The colloquy is a ritual that has developed for the return and recording of a verdict in a criminal case. Commonwealth v. Martell, 407 Mass. 288, 292 & n.4 (1990). See Mass. R. Crim. P. 27 (a), 378 Mass. 897 (1979), and Mass. R. Crim. P. 28 (a), 378 Mass. 898 (1979) (requiring unanimous verdict declared in open court). The colloquy itself is not required by rule or statute.

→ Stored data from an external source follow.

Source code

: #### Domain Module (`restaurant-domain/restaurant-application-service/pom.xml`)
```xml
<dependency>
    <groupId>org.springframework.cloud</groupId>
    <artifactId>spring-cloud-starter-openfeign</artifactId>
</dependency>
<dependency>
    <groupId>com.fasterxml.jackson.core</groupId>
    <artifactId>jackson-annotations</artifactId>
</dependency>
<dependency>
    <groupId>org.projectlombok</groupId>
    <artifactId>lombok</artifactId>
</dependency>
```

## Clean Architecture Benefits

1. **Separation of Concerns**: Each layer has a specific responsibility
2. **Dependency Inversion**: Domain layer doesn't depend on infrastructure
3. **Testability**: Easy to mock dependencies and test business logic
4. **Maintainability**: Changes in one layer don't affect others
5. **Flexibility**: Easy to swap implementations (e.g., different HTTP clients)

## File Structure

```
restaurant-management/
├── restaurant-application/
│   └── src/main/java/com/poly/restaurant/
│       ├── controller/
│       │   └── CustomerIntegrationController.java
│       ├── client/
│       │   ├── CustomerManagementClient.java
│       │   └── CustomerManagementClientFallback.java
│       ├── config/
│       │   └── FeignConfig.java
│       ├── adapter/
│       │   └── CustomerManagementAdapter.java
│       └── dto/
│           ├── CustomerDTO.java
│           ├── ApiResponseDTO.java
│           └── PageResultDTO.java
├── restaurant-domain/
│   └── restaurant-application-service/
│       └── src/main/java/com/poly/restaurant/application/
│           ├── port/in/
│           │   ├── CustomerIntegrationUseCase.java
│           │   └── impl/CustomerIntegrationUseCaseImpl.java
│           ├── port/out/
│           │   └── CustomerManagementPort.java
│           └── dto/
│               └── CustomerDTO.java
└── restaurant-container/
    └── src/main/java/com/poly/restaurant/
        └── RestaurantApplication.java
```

See Commonwealth v. Martell, supra; Commonwealth

v. Tobin, 125 Mass. 203, 206 (1878) ("settled practice" to use colloquy). Its purpose is to allow jurors to express dissent to the court because "[s]uch an affirmation is the only evidence the court can receive of the free and unanimous assent of the jury to the verdict." Rich v. Finley, 325 Mass. 99, 106 (1949).7 Thus, in Rich v. Finley, supra, where one juror died before the jury announced their verdict in open court, the affirmation of the other eleven jurors was held insufficient because the law required that "a verdict can be rendered only by the final concurrence of twelve jurors." Id.

However, in Commonwealth v. Lawson, 425 Mass. 528, 531-532 (1997), we allowed a verdict to stand where the clerk read the colloquy but there was no record of the jury's answer. We said that the members of the jury were afforded ample opportunity to express their dissent with each verdict as it was returned. We also said there was sufficient evidence of the jury's affirmation in light of the foreperson's announcement, the clerk's proclamation and colloquy in the presence of the jury in open court, and the notation of guilty on the verdict slip following the colloquy. Id. at 532. In Commonwealth v. Clements, 36 Mass. App. Ct. 205, 206-208 (1994), the Appeals Court upheld a verdict where the clerk initiated a colloquy but failed to ask for the actual verdict.